When Mina has her baby, Ari winds up becoming the mother figure and friend she didn’t have during her own pregnancy. It’s almost too good to be true; it is too good to be true. At one point a friend asks Ari, “Why do feminist organizations implode?” to which she replies, “Because women are insecure competitive ragey cutrags with each other. In a nutshell. A lot of the records of some of the better known ones are, like, in archives. Women in women-only groups just rip each other to shreds.” The conversation exists as a warning to the reader: Mina is going to hurt Ari, because that’s what women do.
After Birth roars with the anger of betrayal. Albert is abrasive and sharp, intelligent and painfully real. There is no room for gentleness in her novel, no time to waste looking for a kinder way of speaking. It’s as if After Birth, while raging against the isolation of motherhood, wants to reverse it. Often Albert is speaking, through Ari, directly to her female audience:
“Two hundred years ago — hell, one hundred years ago — you’d have a child surrounded by other women: your mother, her mother, sisters, cousins, sisters-in-law, mother-in-law. And you’d be a teenager, too young to have had any kind of life yourself. You’d share childcare with a raft of women. They’d help you, keep you company, show you how. Then you’d do the same. Not just people to share in the work of raising children, but people to share in the loving of children. Now maybe you make a living, maybe you get to know yourself on your own terms…And then: unceremoniously sliced in fucking half, handed a newborn, home to your little isolation tank, get on with it, and don’t you dare post too many pictures. You don’t want to be one of those.”
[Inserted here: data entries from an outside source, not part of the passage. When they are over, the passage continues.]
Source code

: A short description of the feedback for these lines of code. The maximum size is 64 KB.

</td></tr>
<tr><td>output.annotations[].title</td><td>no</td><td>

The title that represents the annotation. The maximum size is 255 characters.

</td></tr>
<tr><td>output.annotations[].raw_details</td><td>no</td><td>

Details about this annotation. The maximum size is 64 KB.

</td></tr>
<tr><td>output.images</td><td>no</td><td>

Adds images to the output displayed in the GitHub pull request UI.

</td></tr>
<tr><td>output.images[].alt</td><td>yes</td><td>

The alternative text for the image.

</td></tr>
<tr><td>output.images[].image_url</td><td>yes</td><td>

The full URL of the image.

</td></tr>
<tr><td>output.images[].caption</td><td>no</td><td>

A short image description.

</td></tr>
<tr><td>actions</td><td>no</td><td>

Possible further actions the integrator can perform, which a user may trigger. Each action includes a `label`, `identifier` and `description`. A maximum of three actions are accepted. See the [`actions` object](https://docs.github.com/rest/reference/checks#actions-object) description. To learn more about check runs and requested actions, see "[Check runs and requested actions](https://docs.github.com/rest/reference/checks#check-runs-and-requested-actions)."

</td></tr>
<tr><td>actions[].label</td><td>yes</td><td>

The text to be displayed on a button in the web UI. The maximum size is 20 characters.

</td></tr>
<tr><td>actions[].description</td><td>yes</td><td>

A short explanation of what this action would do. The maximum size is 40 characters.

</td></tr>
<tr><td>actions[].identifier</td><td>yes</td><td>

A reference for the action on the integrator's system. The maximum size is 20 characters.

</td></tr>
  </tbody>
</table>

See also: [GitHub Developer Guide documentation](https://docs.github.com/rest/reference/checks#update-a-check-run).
After Birth comes twenty years too late to truly be Riot Grrrl literature, but something about it begs that you put on the new Sleater-Kinney, notch up the volume, and breastfeed (in public, why not) while you’re at it. Because After Birth is looking for a fight, it’s unladylike, it’s pissed off, and it’s going to tear everything you thought about birth and motherhood to shreds.